The opposition to operations [against Israeli civilians] comes not only because they contradict the road map option, but also because they contribute to the accumulated hatred, enmity, and lack of trust … and weaken the peace camp.

Even though he says "we must oppose them morally," in context even that means that they must oppose them for political and tactical reasons. Terrorism makes Palestinians look bad to the international community, it hurts their cause, it damages them economically, it weakens the Israeli peace camp. But he doesn't express the least bit of anger or horror at actually blowing up Israeli civilians.
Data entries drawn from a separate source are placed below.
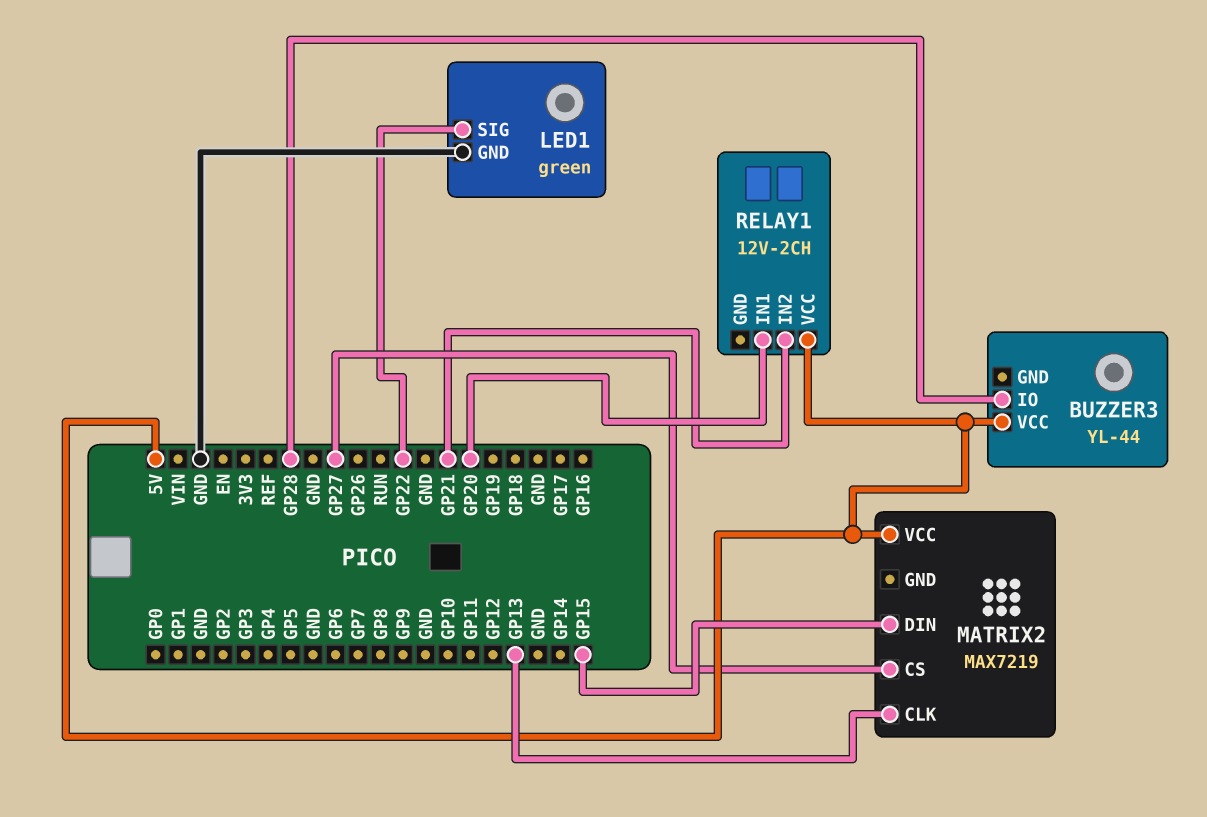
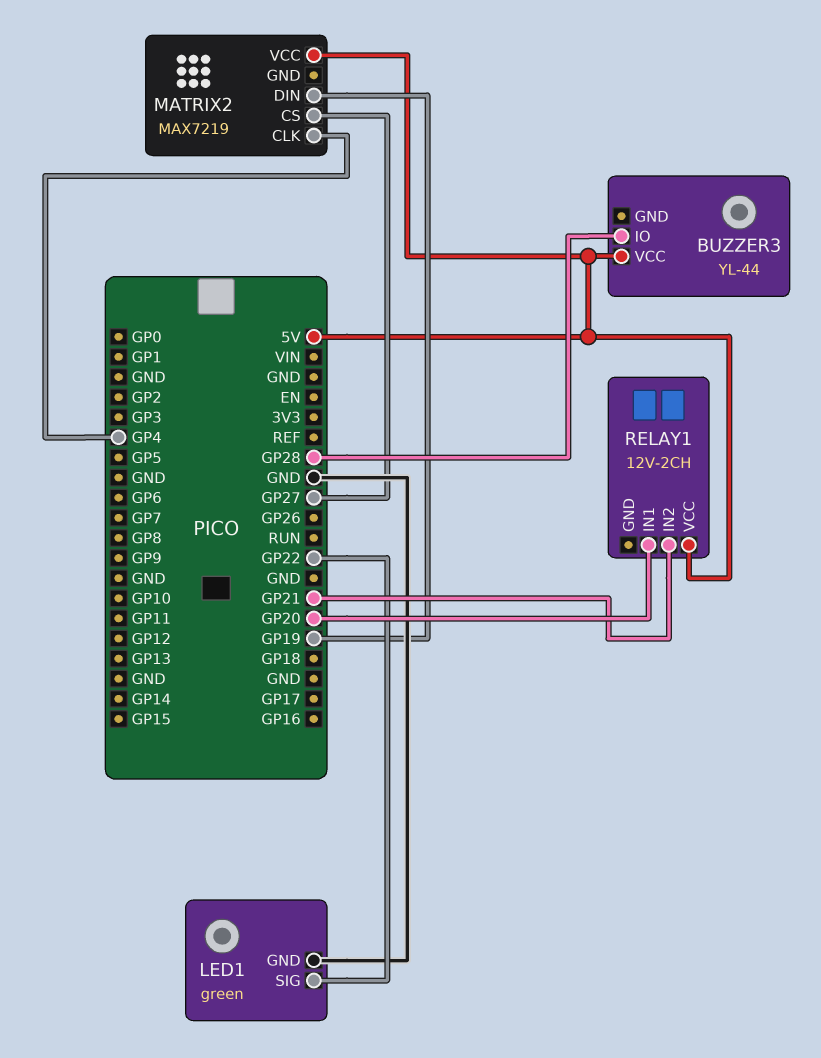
MATRIX2 pin CLK: GP13 -> GP4
MATRIX2 pin DIN: GP15 -> GP19

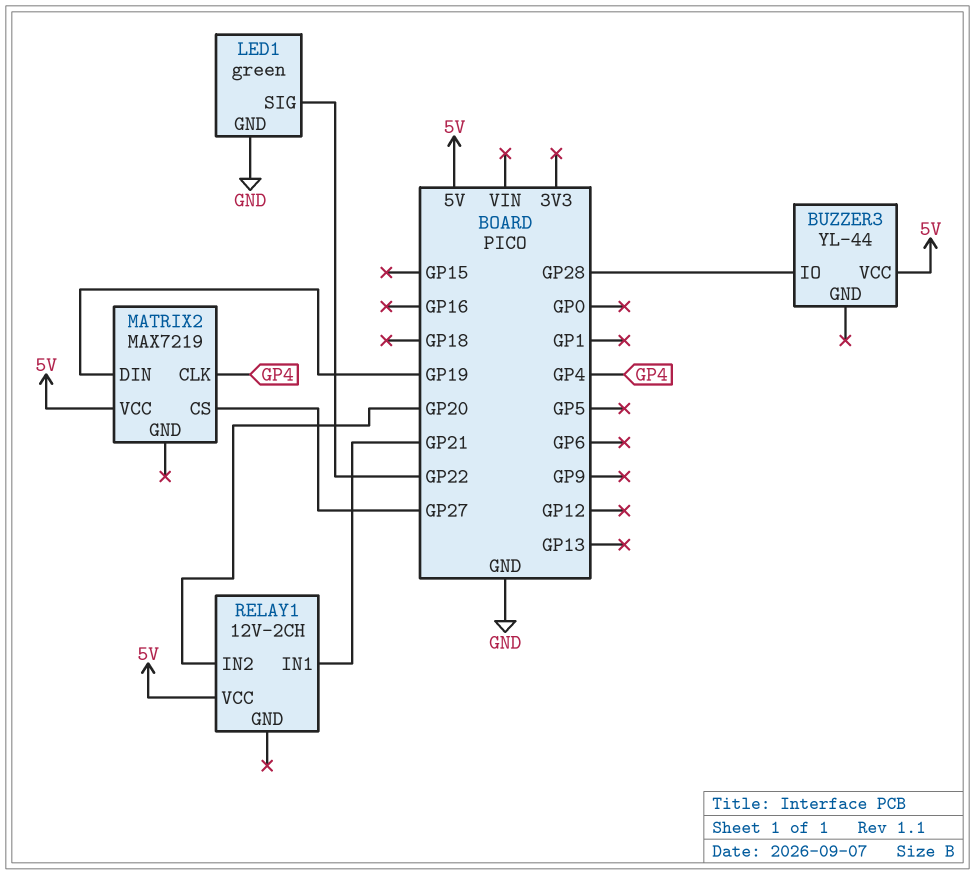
RELAY1 pin IN1: GP20 -> GP21
RELAY1 pin IN2: GP21 -> GP20

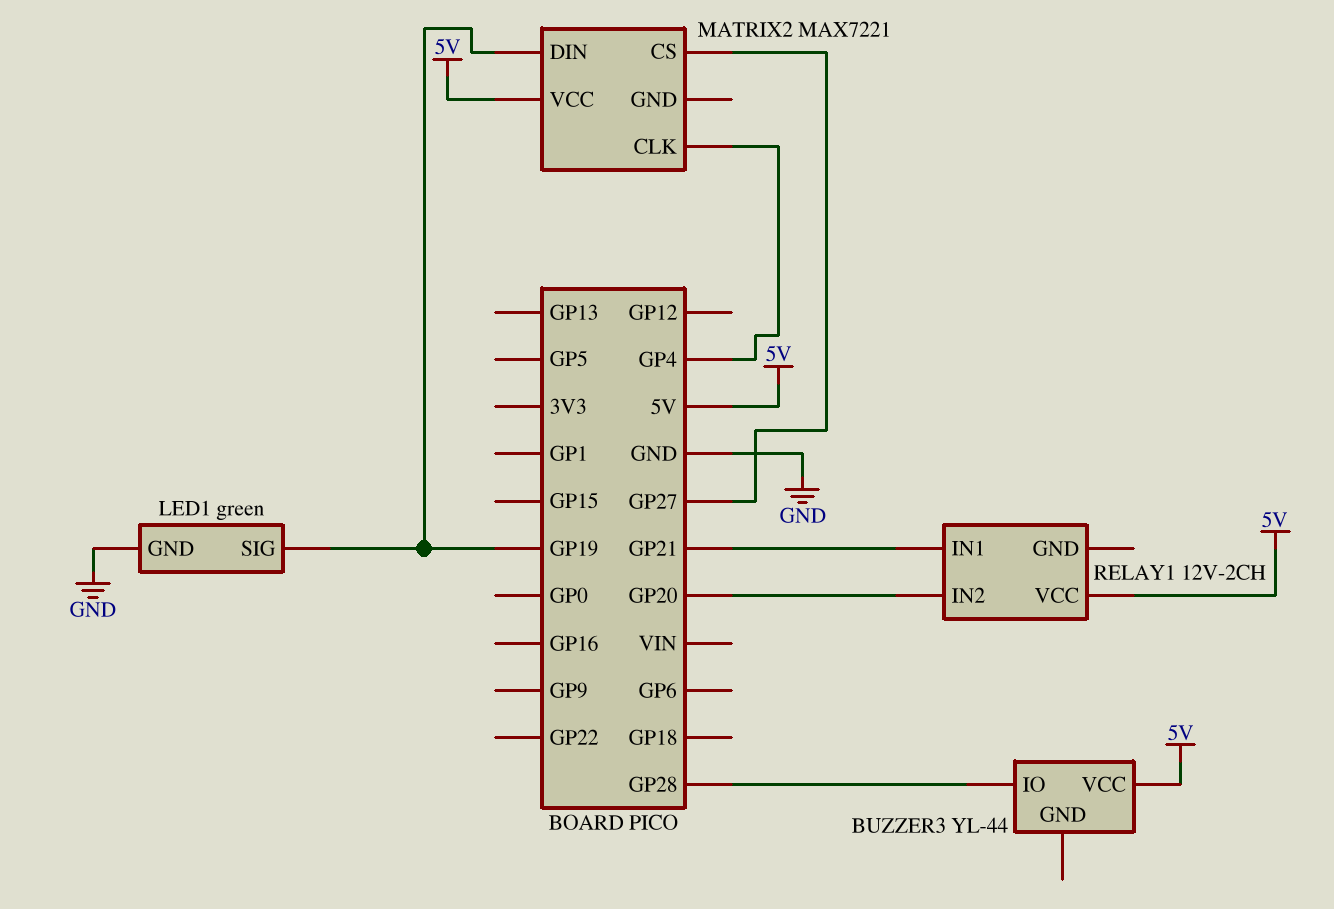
LED1 pin SIG: GP22 -> GP19
MATRIX2: MAX7219 -> MAX7221

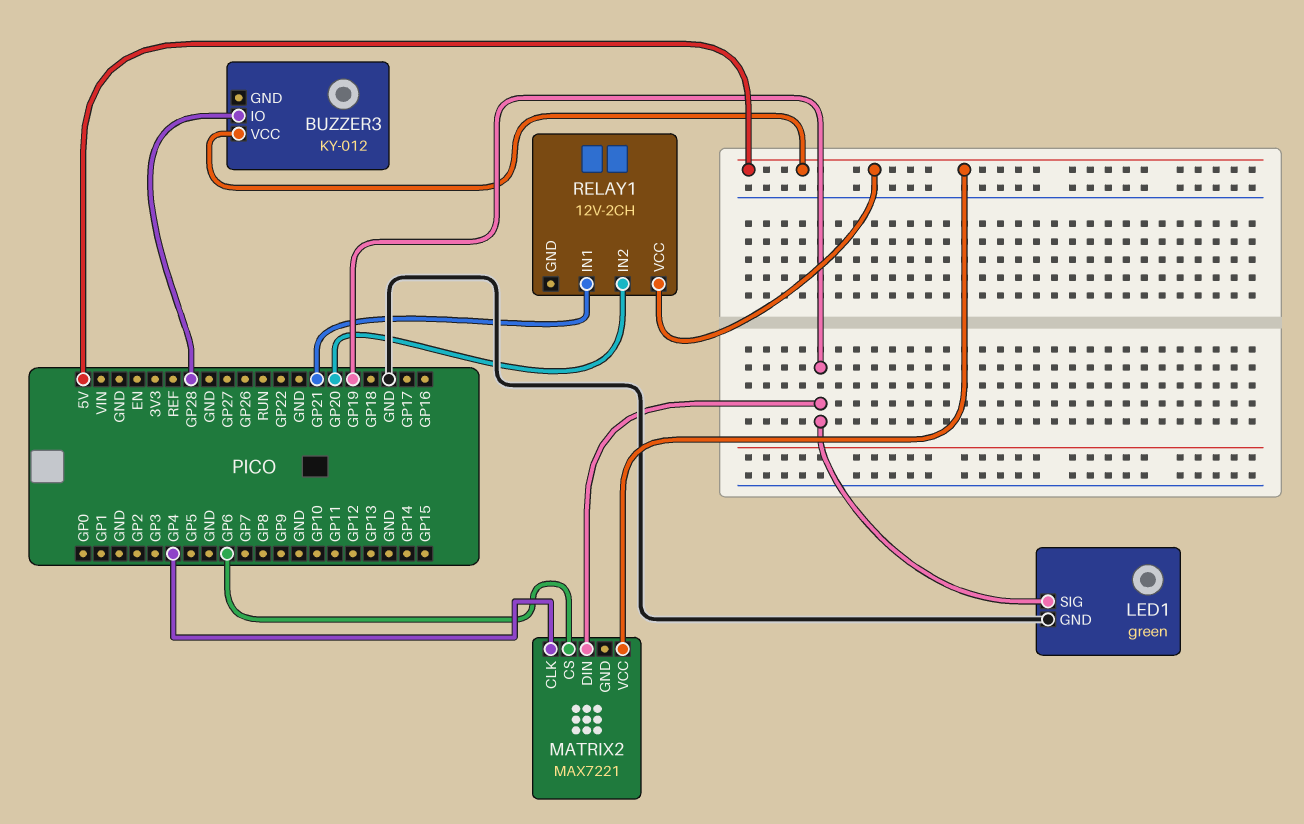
BUZZER3: YL-44 -> KY-012
MATRIX2 pin CS: GP27 -> GP6

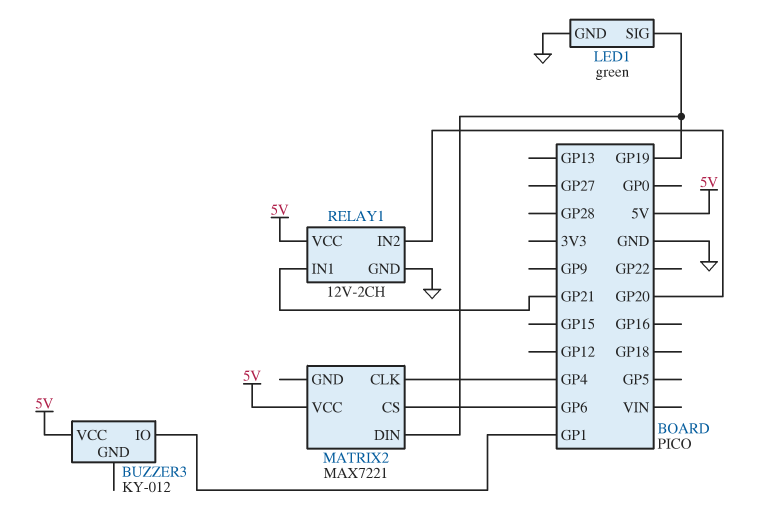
BUZZER3 pin IO: GP28 -> GP1
RELAY1 pin GND: none -> GND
And when it comes to his own Fatah faction slaughtering Israelis, he was an enthusiastic fan. Look how animated he is in this video, as he praises one of the comrades of Dalal Mughrabi and participant in her murder of 38 Israelis including 13 children, to great applause from the entire Fatah leadership at the 2009 Fatah Convention.


We have with us today the hero Khaled Abu Asba’, the hero from the [1978] operation of the martyr Dalal A-Mughrabi. We salute and welcome him, and [we say] to the martyred heroine Dalal: All glory to you, all glory to you. All our sisters here are the sister of Dalal.
Abu Alaa 'certainly had no moral qualms about that terror attack. He vigorously praised it.
This is the story that the Western media simply doesn't want the world to know. Just this past week we've witnessed this whitewashing of history in articles and obituaries about Jimmy Carter, James Abourezk and now Ahmed Qurei. (Not in the same league but equally antisemitic was the late Yossi Gurvitz.)

If they had said something explicitly racist, their obituaries would at least mention it; but when they have histories of antisemitism or support for terror against Jews - nothing.

For all the talk about how awful antisemitism is, the media sure works hard to sweep it under the rug when it comes from anyone who isn't politically on the Right.